-Re: Parallel Join with Pig
Dmitriy Ryaboy 2012-10-12, 20:17
The default partitioning algorithm is basically this:
reducer_id = key.hashCode() % num_reducers
If you are joining on values that all map to the same reducer_id using
this function, they will go to the same reducer. But if you have a
reasonable hash code distribution and a decent volume of unique keys,
they should be evenly distributed.
On Fri, Oct 12, 2012 at 2:46 AM, Alberto Cordioli
<[EMAIL PROTECTED]> wrote:
> Hi all,
> I have a simple question about join in Pig.
> I want to do a simple self join on a relation in Pig. So I load two
> instances of the same relation in this way:
> I1 = LOAD '/myPath/myFile' as (a:chararray, b:int, c:int);
> I2 = LOAD '/myPath/myFile' as (a:chararray, b:int, c:int);
> Then, I join by the second field:
> x = JOIN I1 BY b, I2 BY b PARALLEL 20;
> I would expect that Pig assigns to a reducer tuples with the same join key.

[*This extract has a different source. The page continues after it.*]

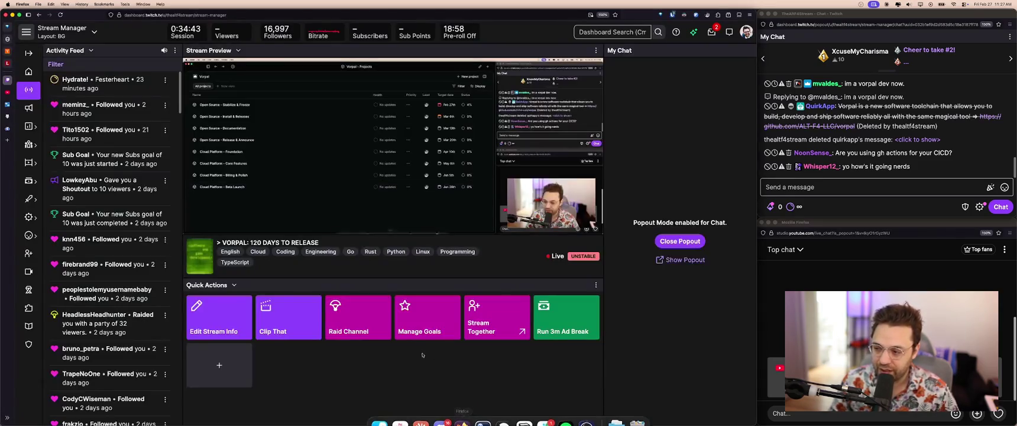
pyautogui.press('super+t')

> For example if my relation I1=I2 is:
> x 1 10
> x 2 15
> y 1 4
> y 4 7
> I expect one reducer join first and third tuples and another the other two.
> What happens instead is that a single reducer do the join for all the
> tuples. This results in 19 useless reducer and 1 overloaded.
> Can someone explain me why this happens? The standard Pig join does
> not parallelize the work by join key?
> Alberto Cordioli